Feb. 18, 2021, 12:05 AM

The U.S. Supreme Court should consider and reverse a “bombshell” appellate decision against Volkswagen Group of America Inc. “that threatens fundamentally to alter the regulatory environment faced by global automakers,” international auto industry associations told the court.

Uniform, or harmonized, vehicle regulations across countries “have played a vital part in promoting the widespread availability of motor vehicles throughout the world,” the groups said Tuesday in a friend of the court brief.

At issue is a recent decision by the U.S. Court of Appeals for the Ninth Circuit, allowing lawsuits by two counties against VW over post-sale software updates allegedly connected to diesel emissions cheating.

If that decision stands, automakers “would face staggering potential liability; consumers would face confusion, higher vehicle prices, and restricted vehicle choices; and the environment would suffer as manufacturers may avoid or delay improving their emission systems,” the International Organization of Motor Vehicle Manufacturers and two other groups said.

“Global manufacturers also fear that regulation by multiple state and local regulators could give rise to discrimination and arbitrary enforcement,” they said.

Court Review Called ‘Critical’

Another worldwide automakers’ group, the Alliance for Automotive Innovation, together with a U.S. dealers’ association, also asked the high court to take the case. The Ninth Circuit’s decision “will make it difficult (and in some cases, impossible) for the industry to implement essential updates that improve the performance and emissions of in-use vehicles,” they told the court Wednesday.

“This Court’s intervention is critical,” they said.

The Product Liability Advisory Council, which advocates on legal issues affecting manufacturers, and a group of U.S. part makers chimed in as well, saying the appellate decision “represents a significant departure from over 50 years of federal regulation of fleet-wide vehicle emissions.”

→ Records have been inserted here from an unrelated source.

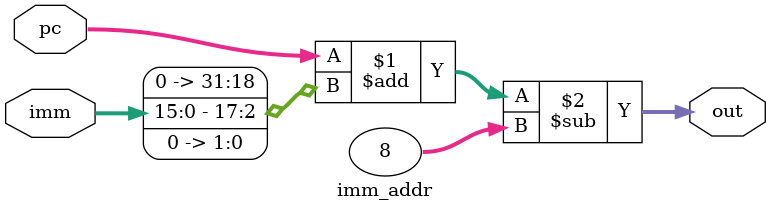
<source format=v>
`timescale 1ns / 1ps

module imm_addr(imm,pc,out
    );
	input wire [15:0]imm;
	input wire [31:0]pc;
	output wire [31:0] out;
	assign out=pc[31:0]+{14'b0,imm[15:0],2'b0}-8;

endmodule

</source>
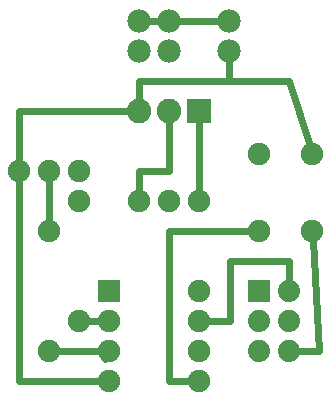
<source format=gbl>
G04 MADE WITH FRITZING*
G04 WWW.FRITZING.ORG*
G04 DOUBLE SIDED*
G04 HOLES PLATED*
G04 CONTOUR ON CENTER OF CONTOUR VECTOR*
%ASAXBY*%
%FSLAX23Y23*%
%MOIN*%
%OFA0B0*%
%SFA1.0B1.0*%
%ADD10C,0.082000*%
%ADD11C,0.078000*%
%ADD12C,0.074000*%
%ADD13C,0.075000*%
%ADD14R,0.082000X0.082000*%
%ADD15R,0.074000X0.074000*%
%ADD16R,0.075000X0.075000*%
%ADD17C,0.024000*%
%LNCOPPER0*%
G90*
G70*
G54D10*
X685Y1009D03*
X585Y1009D03*
X485Y1009D03*
G54D11*
X785Y1309D03*
X785Y1309D03*
X785Y1209D03*
X585Y1309D03*
X585Y1309D03*
X485Y1309D03*
X585Y1209D03*
X585Y1209D03*
X485Y1209D03*
G54D12*
X985Y409D03*
X985Y309D03*
X985Y209D03*
X885Y409D03*
X885Y309D03*
X885Y209D03*
G54D13*
X885Y609D03*
X885Y865D03*
X1062Y609D03*
X1062Y865D03*
X385Y409D03*
X685Y409D03*
X385Y309D03*
X685Y309D03*
X385Y209D03*
X685Y209D03*
X385Y109D03*
X685Y109D03*
X85Y809D03*
X185Y809D03*
X285Y809D03*
X685Y709D03*
X585Y709D03*
X485Y709D03*
X185Y609D03*
X185Y209D03*
X285Y709D03*
X285Y309D03*
G54D14*
X685Y1009D03*
G54D15*
X885Y409D03*
G54D16*
X385Y409D03*
G54D17*
X384Y310D02*
X314Y309D01*
D02*
X357Y317D02*
X384Y310D01*
D02*
X384Y208D02*
X214Y209D01*
D02*
X371Y184D02*
X384Y208D01*
D02*
X985Y509D02*
X787Y509D01*
D02*
X787Y310D02*
X714Y309D01*
D02*
X787Y509D02*
X787Y310D01*
D02*
X985Y440D02*
X985Y509D01*
D02*
X85Y109D02*
X356Y109D01*
D02*
X85Y781D02*
X85Y109D01*
D02*
X185Y781D02*
X185Y609D01*
D02*
X85Y1009D02*
X85Y809D01*
D02*
X453Y1009D02*
X85Y1009D01*
D02*
X685Y709D02*
X685Y977D01*
D02*
X485Y809D02*
X585Y809D01*
D02*
X585Y809D02*
X585Y1009D01*
D02*
X485Y738D02*
X485Y809D01*
D02*
X555Y1309D02*
X515Y1309D01*
D02*
X755Y1309D02*
X615Y1309D01*
D02*
X1085Y209D02*
X985Y209D01*
D02*
X1064Y581D02*
X1085Y209D01*
D02*
X585Y109D02*
X656Y109D01*
D02*
X585Y609D02*
X585Y109D01*
D02*
X856Y609D02*
X585Y609D01*
D02*
X985Y1109D02*
X1054Y893D01*
D02*
X785Y1109D02*
X985Y1109D01*
D02*
X785Y1209D02*
X785Y1109D01*
D02*
X785Y1109D02*
X785Y1179D01*
D02*
X485Y1041D02*
X485Y1109D01*
D02*
X485Y1109D02*
X785Y1109D01*
G04 End of Copper0*
M02*
</source>
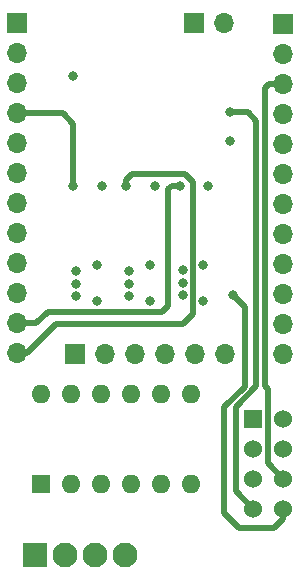
<source format=gbr>
G04 #@! TF.GenerationSoftware,KiCad,Pcbnew,(5.1.5)-3*
G04 #@! TF.CreationDate,2020-06-15T12:52:53-05:00*
G04 #@! TF.ProjectId,LightDriverShieldVer1,4c696768-7444-4726-9976-657253686965,rev?*
G04 #@! TF.SameCoordinates,Original*
G04 #@! TF.FileFunction,Copper,L2,Inr*
G04 #@! TF.FilePolarity,Positive*
%FSLAX46Y46*%
G04 Gerber Fmt 4.6, Leading zero omitted, Abs format (unit mm)*
G04 Created by KiCad (PCBNEW (5.1.5)-3) date 2020-06-15 12:52:53*
%MOMM*%
%LPD*%
G04 APERTURE LIST*
%ADD10O,1.700000X1.700000*%
%ADD11R,1.700000X1.700000*%
%ADD12C,1.524000*%
%ADD13R,1.524000X1.524000*%
%ADD14O,1.600000X1.600000*%
%ADD15R,1.600000X1.600000*%
%ADD16C,2.100000*%
%ADD17R,2.100000X2.100000*%
%ADD18C,0.800000*%
%ADD19C,0.500000*%
G04 APERTURE END LIST*
D10*
X117500000Y-92000000D03*
D11*
X114960000Y-92000000D03*
D12*
X122540000Y-133120000D03*
X120000000Y-133120000D03*
X122540000Y-130580000D03*
X120000000Y-130580000D03*
X122540000Y-128040000D03*
X120000000Y-128040000D03*
X122540000Y-125500000D03*
D13*
X120000000Y-125500000D03*
D14*
X102000000Y-123380000D03*
X114700000Y-131000000D03*
X104540000Y-123380000D03*
X112160000Y-131000000D03*
X107080000Y-123380000D03*
X109620000Y-131000000D03*
X109620000Y-123380000D03*
X107080000Y-131000000D03*
X112160000Y-123380000D03*
X104540000Y-131000000D03*
X114700000Y-123380000D03*
D15*
X102000000Y-131000000D03*
D16*
X109120000Y-137000000D03*
X106580000Y-137000000D03*
X104040000Y-137000000D03*
D17*
X101500000Y-137000000D03*
D10*
X117620000Y-120000000D03*
X115080000Y-120000000D03*
X112540000Y-120000000D03*
X110000000Y-120000000D03*
X107460000Y-120000000D03*
D11*
X104920000Y-120000000D03*
D10*
X122500000Y-120000000D03*
X122500000Y-117460000D03*
X122500000Y-114920000D03*
X122500000Y-112380000D03*
X122500000Y-109840000D03*
X122500000Y-107300000D03*
X122500000Y-104760000D03*
X122500000Y-102220000D03*
X122500000Y-99680000D03*
X122500000Y-97140000D03*
X122500000Y-94600000D03*
D11*
X122500000Y-92060000D03*
D10*
X100000000Y-119940000D03*
X100000000Y-117400000D03*
X100000000Y-114860000D03*
X100000000Y-112320000D03*
X100000000Y-109780000D03*
X100000000Y-107240000D03*
X100000000Y-104700000D03*
X100000000Y-102160000D03*
X100000000Y-99620000D03*
X100000000Y-97080000D03*
X100000000Y-94540000D03*
D11*
X100000000Y-92000000D03*
D18*
X105000000Y-115100000D03*
X105000000Y-113000000D03*
X109500000Y-113000000D03*
X109500000Y-115100000D03*
X114000000Y-115050000D03*
X114000000Y-112900000D03*
X105000000Y-114050000D03*
X109500000Y-114050000D03*
X111250000Y-112500000D03*
X111250000Y-115500000D03*
X106750000Y-112500000D03*
X106750000Y-115500000D03*
X115750000Y-115500000D03*
X115750000Y-112500000D03*
X111649990Y-105750000D03*
X116149990Y-105750000D03*
X107149990Y-105750000D03*
X104750000Y-96500000D03*
X118000000Y-99500000D03*
X118000002Y-102000000D03*
X109250000Y-105750000D03*
X113750000Y-105750000D03*
X104750000Y-105750000D03*
X118250000Y-115000000D03*
X114000000Y-114000000D03*
D19*
X119500000Y-99500000D02*
X118000000Y-99500000D01*
X120250000Y-100250000D02*
X119500000Y-99500000D01*
X120250000Y-122750000D02*
X120250000Y-100250000D01*
X118500000Y-124500000D02*
X120250000Y-122750000D01*
X120000000Y-133120000D02*
X118500000Y-131620000D01*
X118500000Y-131620000D02*
X118500000Y-124500000D01*
X121297919Y-97140000D02*
X122500000Y-97140000D01*
X120950010Y-97487909D02*
X121297919Y-97140000D01*
X120950010Y-122700010D02*
X120950010Y-97487909D01*
X121212001Y-122962001D02*
X120950010Y-122700010D01*
X122540000Y-130580000D02*
X121212001Y-129252001D01*
X121212001Y-129252001D02*
X121212001Y-122962001D01*
X109250000Y-105250000D02*
X109250000Y-105750000D01*
X109750000Y-104750000D02*
X109250000Y-105250000D01*
X114250000Y-104750000D02*
X109750000Y-104750000D01*
X100000000Y-119940000D02*
X100810000Y-119940000D01*
X103250000Y-117500000D02*
X114000000Y-117500000D01*
X114000000Y-117500000D02*
X114899999Y-116600001D01*
X114899999Y-116600001D02*
X114899999Y-105399999D01*
X100810000Y-119940000D02*
X103250000Y-117500000D01*
X114899999Y-105399999D02*
X114250000Y-104750000D01*
X102575010Y-116424990D02*
X112275010Y-116424990D01*
X100000000Y-117400000D02*
X101600000Y-117400000D01*
X112275010Y-116424990D02*
X112800000Y-115900000D01*
X101600000Y-117400000D02*
X102575010Y-116424990D01*
X112800000Y-115900000D02*
X112800000Y-106050000D01*
X113100000Y-105750000D02*
X113750000Y-105750000D01*
X112800000Y-106050000D02*
X113100000Y-105750000D01*
X104750000Y-100500000D02*
X104750000Y-105750000D01*
X100000000Y-99620000D02*
X103870000Y-99620000D01*
X103870000Y-99620000D02*
X104750000Y-100500000D01*
X119250000Y-116000000D02*
X118250000Y-115000000D01*
X122540000Y-133960000D02*
X121750000Y-134750000D01*
X121750000Y-134750000D02*
X118750000Y-134750000D01*
X122540000Y-133120000D02*
X122540000Y-133960000D01*
X118750000Y-134750000D02*
X117500000Y-133500000D01*
X117500000Y-133500000D02*
X117500000Y-124510038D01*
X119250000Y-122760038D02*
X119250000Y-116000000D01*
X117500000Y-124510038D02*
X119250000Y-122760038D01*
M02*

</source>
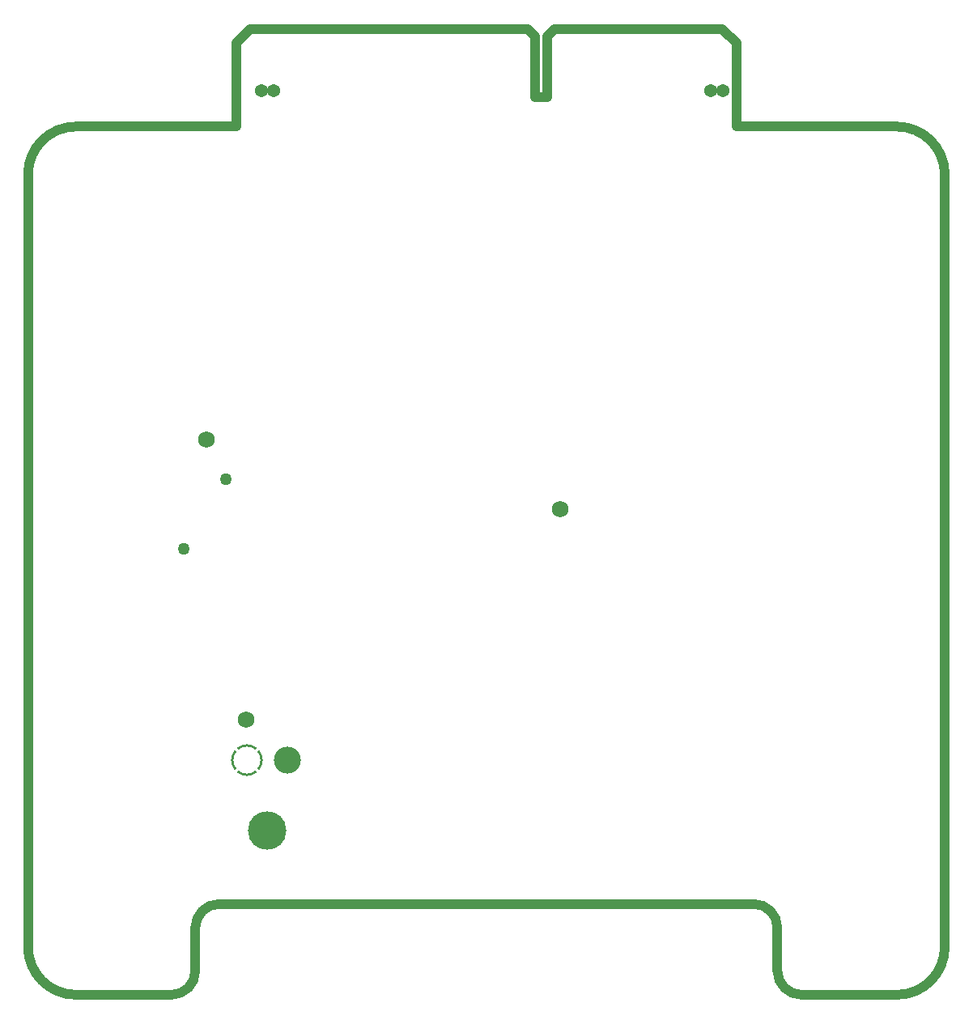
<source format=gbr>
%TF.GenerationSoftware,Altium Limited,Altium Designer,22.9.1 (49)*%
G04 Layer_Physical_Order=3*
G04 Layer_Color=128*
%FSLAX45Y45*%
%MOMM*%
%TF.SameCoordinates,682DF52B-C038-4893-B781-CD12F227844D*%
%TF.FilePolarity,Negative*%
%TF.FileFunction,Copper,L3,Inr,Plane*%
%TF.Part,Single*%
G01*
G75*
%TA.AperFunction,ViaPad*%
%ADD39C,1.27000*%
%TA.AperFunction,NonConductor*%
%ADD44C,1.01600*%
%TA.AperFunction,ComponentPad*%
%ADD45C,4.01600*%
%ADD46C,2.81600*%
G04:AMPARAMS|DCode=47|XSize=3.324mm|YSize=3.324mm|CornerRadius=0mm|HoleSize=0mm|Usage=FLASHONLY|Rotation=0.000|XOffset=0mm|YOffset=0mm|HoleType=Round|Shape=Relief|Width=0.254mm|Gap=0.254mm|Entries=4|*
%AMTHD47*
7,0,0,3.32400,2.81600,0.25400,45*
%
%ADD47THD47*%
%TA.AperFunction,ViaPad*%
%ADD48C,1.72720*%
%ADD49C,1.37200*%
D39*
X1630000Y4660000D02*
D03*
X2070000Y5390000D02*
D03*
D44*
X0Y500000D02*
G03*
X500000Y0I500000J0D01*
G01*
Y9080500D02*
G03*
X0Y8580500I0J-500000D01*
G01*
X9588500D02*
G03*
X9088500Y9080500I-500000J0D01*
G01*
Y0D02*
G03*
X9588500Y500000I0J500000D01*
G01*
X7838500Y250000D02*
G03*
X8088500Y0I250000J0D01*
G01*
X7838500Y700000D02*
G03*
X7588500Y950000I-250000J0D01*
G01*
X2000000D02*
G03*
X1750000Y700000I0J-250000D01*
G01*
X1500000Y0D02*
G03*
X1750000Y250000I-0J250000D01*
G01*
X500000Y9080500D02*
X2176750D01*
X2176700Y9951700D02*
X2176750Y9080500D01*
X2176700Y9951700D02*
X2326700Y10101500D01*
X5228700D01*
X5303700Y10026500D01*
X5303750Y9385500D01*
X5427700D01*
Y10026500D01*
X5502700Y10101500D01*
X7261700D01*
X7411700Y9951700D01*
Y9080500D02*
Y9951700D01*
Y9080500D02*
X9088500D01*
X0Y500000D02*
Y8580500D01*
X9588500Y500000D02*
Y8580500D01*
X8088500Y0D02*
X9088500D01*
X7838500Y250000D02*
Y700000D01*
X2000000Y950000D02*
X7588500D01*
X1750000Y250000D02*
X1750000Y700000D01*
X500000Y0D02*
X1500000D01*
D45*
X2500000Y1720000D02*
D03*
D46*
X2710000Y2450000D02*
D03*
D47*
X2290000D02*
D03*
D48*
X5570000Y5080000D02*
D03*
X1870000Y5810000D02*
D03*
X2280000Y2880000D02*
D03*
D49*
X2444700Y9460000D02*
D03*
X2571700D02*
D03*
X7270700D02*
D03*
X7143700D02*
D03*
%TF.MD5,47bd6b5864dd612a36a38aaa3c2ef146*%
M02*

</source>
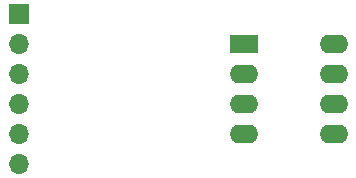
<source format=gbs>
G04 #@! TF.GenerationSoftware,KiCad,Pcbnew,7.0.1*
G04 #@! TF.CreationDate,2023-04-01T18:06:39+02:00*
G04 #@! TF.ProjectId,PMOD SPI Memory,504d4f44-2053-4504-9920-4d656d6f7279,V1.0*
G04 #@! TF.SameCoordinates,Original*
G04 #@! TF.FileFunction,Soldermask,Bot*
G04 #@! TF.FilePolarity,Negative*
%FSLAX46Y46*%
G04 Gerber Fmt 4.6, Leading zero omitted, Abs format (unit mm)*
G04 Created by KiCad (PCBNEW 7.0.1) date 2023-04-01 18:06:39*
%MOMM*%
%LPD*%
G01*
G04 APERTURE LIST*
%ADD10R,2.400000X1.600000*%
%ADD11O,2.400000X1.600000*%
%ADD12R,1.700000X1.700000*%
%ADD13O,1.700000X1.700000*%
G04 APERTURE END LIST*
D10*
X120650000Y-104140000D03*
D11*
X120650000Y-106680000D03*
X120650000Y-109220000D03*
X120650000Y-111760000D03*
X128270000Y-111760000D03*
X128270000Y-109220000D03*
X128270000Y-106680000D03*
X128270000Y-104140000D03*
D12*
X101600000Y-101600000D03*
D13*
X101600000Y-104140000D03*
X101600000Y-106680000D03*
X101600000Y-109220000D03*
X101600000Y-111760000D03*
X101600000Y-114300000D03*
M02*

</source>
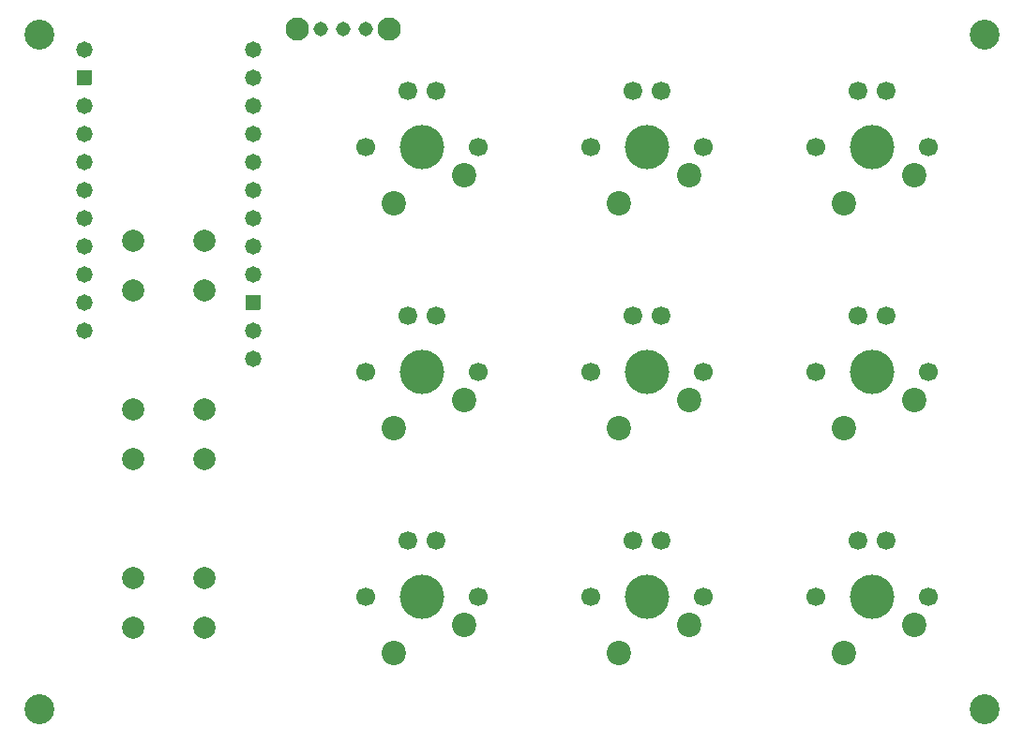
<source format=gts>
%TF.GenerationSoftware,KiCad,Pcbnew,(6.0.7-1)-1*%
%TF.CreationDate,2022-08-28T23:25:23-04:00*%
%TF.ProjectId,Macro_Keyboard,4d616372-6f5f-44b6-9579-626f6172642e,1*%
%TF.SameCoordinates,Original*%
%TF.FileFunction,Soldermask,Top*%
%TF.FilePolarity,Negative*%
%FSLAX46Y46*%
G04 Gerber Fmt 4.6, Leading zero omitted, Abs format (unit mm)*
G04 Created by KiCad (PCBNEW (6.0.7-1)-1) date 2022-08-28 23:25:23*
%MOMM*%
%LPD*%
G01*
G04 APERTURE LIST*
G04 Aperture macros list*
%AMRoundRect*
0 Rectangle with rounded corners*
0 $1 Rounding radius*
0 $2 $3 $4 $5 $6 $7 $8 $9 X,Y pos of 4 corners*
0 Add a 4 corners polygon primitive as box body*
4,1,4,$2,$3,$4,$5,$6,$7,$8,$9,$2,$3,0*
0 Add four circle primitives for the rounded corners*
1,1,$1+$1,$2,$3*
1,1,$1+$1,$4,$5*
1,1,$1+$1,$6,$7*
1,1,$1+$1,$8,$9*
0 Add four rect primitives between the rounded corners*
20,1,$1+$1,$2,$3,$4,$5,0*
20,1,$1+$1,$4,$5,$6,$7,0*
20,1,$1+$1,$6,$7,$8,$9,0*
20,1,$1+$1,$8,$9,$2,$3,0*%
G04 Aperture macros list end*
%ADD10C,2.700000*%
%ADD11C,1.308000*%
%ADD12C,2.100000*%
%ADD13C,1.700000*%
%ADD14C,4.000000*%
%ADD15C,2.200000*%
%ADD16C,1.690600*%
%ADD17C,2.000000*%
%ADD18C,1.473200*%
%ADD19RoundRect,0.025400X0.635000X0.635000X-0.635000X0.635000X-0.635000X-0.635000X0.635000X-0.635000X0*%
G04 APERTURE END LIST*
D10*
%TO.C,REF\u002A\u002A*%
X124460000Y-86360000D03*
%TD*%
%TO.C,REF\u002A\u002A*%
X124460000Y-25400000D03*
%TD*%
%TO.C,REF\u002A\u002A*%
X39116000Y-25400000D03*
%TD*%
%TO.C,REF\u002A\u002A*%
X39116000Y-86360000D03*
%TD*%
D11*
%TO.C,SW13*%
X64548000Y-24892000D03*
X66548000Y-24892000D03*
X68548000Y-24892000D03*
D12*
X62398000Y-24892000D03*
X70698000Y-24892000D03*
%TD*%
D13*
%TO.C,SW7*%
X68580000Y-76200000D03*
X78740000Y-76200000D03*
D14*
X73660000Y-76200000D03*
D15*
X77470000Y-78740000D03*
X71120000Y-81280000D03*
D16*
X74930000Y-71120000D03*
X72390000Y-71120000D03*
%TD*%
D13*
%TO.C,SW8*%
X88900000Y-76200000D03*
D14*
X93980000Y-76200000D03*
D13*
X99060000Y-76200000D03*
D15*
X97790000Y-78740000D03*
X91440000Y-81280000D03*
D16*
X95250000Y-71120000D03*
X92710000Y-71120000D03*
%TD*%
D14*
%TO.C,SW2*%
X93980000Y-35560000D03*
D13*
X99060000Y-35560000D03*
X88900000Y-35560000D03*
D15*
X97790000Y-38100000D03*
X91440000Y-40640000D03*
D16*
X95250000Y-30480000D03*
X92710000Y-30480000D03*
%TD*%
D13*
%TO.C,SW6*%
X119380000Y-55880000D03*
X109220000Y-55880000D03*
D14*
X114300000Y-55880000D03*
D15*
X118110000Y-58420000D03*
X111760000Y-60960000D03*
D16*
X115570000Y-50800000D03*
X113030000Y-50800000D03*
%TD*%
D17*
%TO.C,SW11*%
X54050000Y-59218000D03*
X47550000Y-59218000D03*
X54050000Y-63718000D03*
X47550000Y-63718000D03*
%TD*%
D13*
%TO.C,SW4*%
X68580000Y-55880000D03*
X78740000Y-55880000D03*
D14*
X73660000Y-55880000D03*
D15*
X77470000Y-58420000D03*
X71120000Y-60960000D03*
D16*
X74930000Y-50800000D03*
X72390000Y-50800000D03*
%TD*%
D13*
%TO.C,SW9*%
X109220000Y-76200000D03*
X119380000Y-76200000D03*
D14*
X114300000Y-76200000D03*
D15*
X118110000Y-78740000D03*
X111760000Y-81280000D03*
D16*
X115570000Y-71120000D03*
X113030000Y-71120000D03*
%TD*%
D13*
%TO.C,SW1*%
X68580000Y-35560000D03*
X78740000Y-35560000D03*
D14*
X73660000Y-35560000D03*
D15*
X77470000Y-38100000D03*
X71120000Y-40640000D03*
D16*
X74930000Y-30480000D03*
X72390000Y-30480000D03*
%TD*%
D13*
%TO.C,SW5*%
X88900000Y-55880000D03*
X99060000Y-55880000D03*
D14*
X93980000Y-55880000D03*
D15*
X97790000Y-58420000D03*
X91440000Y-60960000D03*
D16*
X95250000Y-50800000D03*
X92710000Y-50800000D03*
%TD*%
D17*
%TO.C,SW10*%
X47550000Y-74458000D03*
X54050000Y-74458000D03*
X54050000Y-78958000D03*
X47550000Y-78958000D03*
%TD*%
D14*
%TO.C,SW3*%
X114300000Y-35560000D03*
D13*
X119380000Y-35560000D03*
X109220000Y-35560000D03*
D15*
X118110000Y-38100000D03*
X111760000Y-40640000D03*
D16*
X115570000Y-30480000D03*
X113030000Y-30480000D03*
%TD*%
D17*
%TO.C,SW12*%
X54050000Y-43978000D03*
X47550000Y-43978000D03*
X47550000Y-48478000D03*
X54050000Y-48478000D03*
%TD*%
D18*
%TO.C,U1*%
X43180000Y-26733638D03*
D19*
X43180000Y-29273638D03*
D18*
X43180000Y-31813638D03*
X43180000Y-34353638D03*
X43180000Y-36893638D03*
X43180000Y-39433638D03*
X43180000Y-41973638D03*
X43180000Y-44513638D03*
X43180000Y-47053638D03*
X43180000Y-49593638D03*
X43180000Y-52133638D03*
X58420000Y-54673638D03*
X58420000Y-52133638D03*
D19*
X58420000Y-49593638D03*
D18*
X58420000Y-47053638D03*
X58420000Y-44513638D03*
X58420000Y-41973638D03*
X58420000Y-39433638D03*
X58420000Y-36893638D03*
X58420000Y-34353638D03*
X58420000Y-31813638D03*
X58420000Y-29273638D03*
X58420000Y-26733638D03*
%TD*%
M02*

</source>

It “implicates enormous potential liability because of the sheer number of updates that manufacturers make to vehicles after they are sold,” they said.

Remedy Options Reduced

Four former officials with the Environmental Protection Agency, the California Air Resources Board, and the Department of Justice also urged the court to take the case. By taking away the environmental agencies’ exclusive authority, “the Ninth Circuit’s decision hampers, if not eliminates, EPA, CARB, and DOJ’s ability to remedy violations of emissions standards through settlements with vehicle manufacturers,” they said.

“Such settlements often involve a manufacturer’s agreement to perform remedial measures, fix affected vehicles without charge to consumers, and sometimes pay significant fines. Manufacturers enter into these settlements, which can exceed several billion dollars in total costs, in exchange for the certainty of a final resolution,” said the ex-officials, Jeffrey E. Holmstead, Ronald J. Tenpas, John B. Dunlap III, and Lynn Buhl.

Also on Tuesday, the justices asked the counties, which had waived their right to respond to VW’s petition for certiorari, to file a reply.

Sidley Austin LLP represents the IOMVM and two European industry groups.

Arnold & Porter Kaye Scholer LLP represents Auto Innovators and the dealers’ group.

Mayer Brown LLP represents PLAC and the part makers.

McGuireWoods LLP represents the former officials.

The case is Volkswagen Grp. of Am., Inc. v. Envtl. Prot. Comm’n of Hillsborough Cnty., U.S., No. 20-994, amicus briefs filed 2/16/21.